Just days ago when my little baby girl smiled for the first time. I shed bucketfuls of tears! It was such an overwhelming, incredible experience.
Are you a hands-on mom?
Very! I have never had a nanny for my kids. I love bathing Nyra, enjoy doing everything for my children. It helps that my husband is a doting dad and extremely hands-on. He chips in tremendously before he leaves for work and after he returns in the evening.
One rule that you have set?
We eat breakfast and dinner at the table, all four of us, together with Nyra in her rocker. No television while eating; we chat, laugh, spend time together.

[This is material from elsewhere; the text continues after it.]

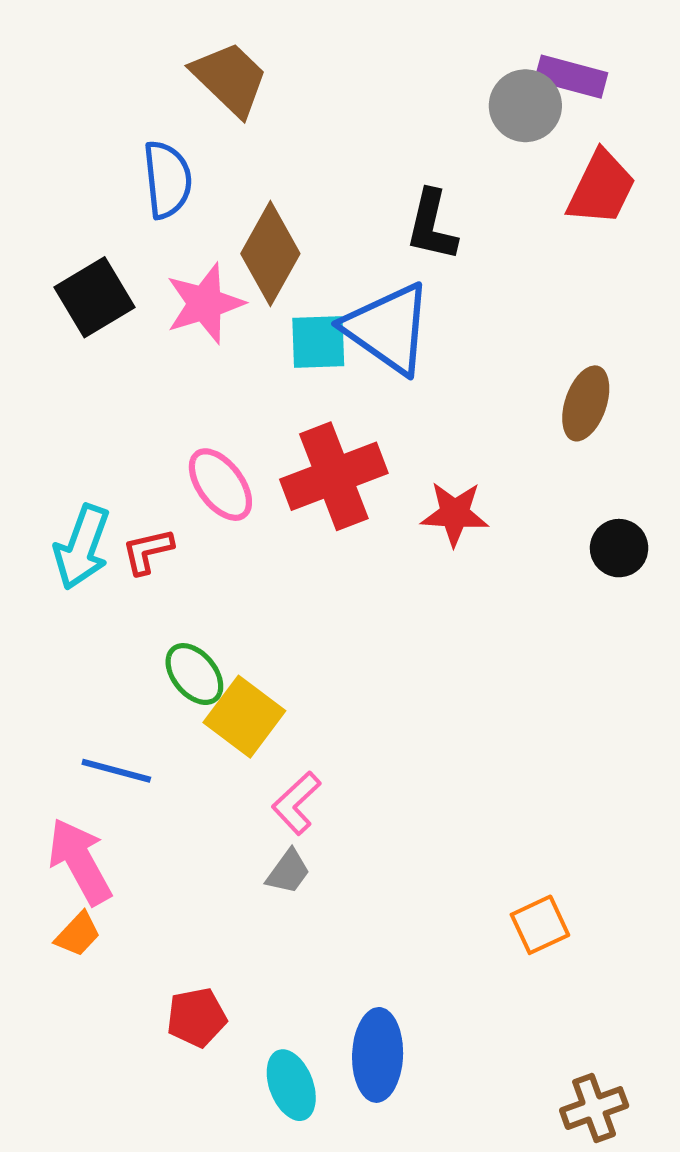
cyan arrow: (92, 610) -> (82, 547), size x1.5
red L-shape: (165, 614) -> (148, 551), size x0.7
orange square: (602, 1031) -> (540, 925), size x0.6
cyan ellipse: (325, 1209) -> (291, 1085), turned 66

One word of advice to pregnant women?
Enjoy your pregnancy, celebrate your bump. The idea of yummy mummies is a societal construct that you don’t have to conform to. Enjoy your own freedom, own your quirks.
And once the baby arrives?
Don’t get worked up by the ‘leftover’ weight or clothes that do not fit. Give yourself time. Never let yourself be judged by others, or pushed by others who will insist that you give a top feed to your baby at night to get him or her to sleep better. If you are lactating well, breast feed. Follow you own instinct.
One thing you always carry with you?
A bottle of water for the kids and for me when I leave the house. It is a must. I am not the wet wipes and hand sanitiser kind of mother.
Is it different with a second child?
I used to be so paranoid about anyone else holding him. Now, with the second child, it is like, “You want to hold Nyra, here, pick her up!” (laughs) How times change! Also, I used to be so finicky about anyone kissing Hans. Now Hans licks Nyra’s hand, saying that’s how Mama Lion loves the Baby Lion. It is adorable.
What is the best part about being a mother?
It feels surreal that I have created a little life, a curious human who tells me “Chill, mom”, and explains to me how rain clouds are formed. It is a very curious, beautiful feeling.
But then you knew that you would make a fab mom, right?
Well, my mom always thought so, even though I always thought I wasn’t cut out for family life. Thank God for moms!